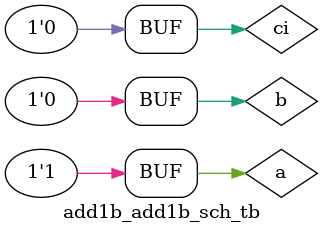
<source format=v>

`timescale 1ns / 1ps

module add1b_add1b_sch_tb();

// Inputs
   reg a;
   reg b;
   reg ci;

// Output
   wire r;
   wire co;

// Bidirs

// Instantiate the UUT
   add1b UUT (
		.a(a), 
		.b(b), 
		.ci(ci), 
		.r(r), 
		.co(co)
   );
// Initialize Inputs
   initial begin
	ci = 0;
	b = 0;
	a = 0;
// Wait 100ns for the simulator to finish initializing 
#100;
a = 1;
#1;
if ((r == 1) && (co == 0))
$display("okay 1");
else
$display("fail 1");
end
endmodule

</source>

********

ABOUT THIS TASK: Make an exact copy of every entry above, but keep the pictures out of it.

EXERCISE RESULT:
<source format=v>

`timescale 1ns / 1ps

module add1b_add1b_sch_tb();

// Inputs
   reg a;
   reg b;
   reg ci;

// Output
   wire r;
   wire co;

// Bidirs

// Instantiate the UUT
   add1b UUT (
		.a(a), 
		.b(b), 
		.ci(ci), 
		.r(r), 
		.co(co)
   );
// Initialize Inputs
   initial begin
	ci = 0;
	b = 0;
	a = 0;
// Wait 100ns for the simulator to finish initializing 
#100;
a = 1;
#1;
if ((r == 1) && (co == 0))
$display("okay 1");
else
$display("fail 1");
end
endmodule

</source>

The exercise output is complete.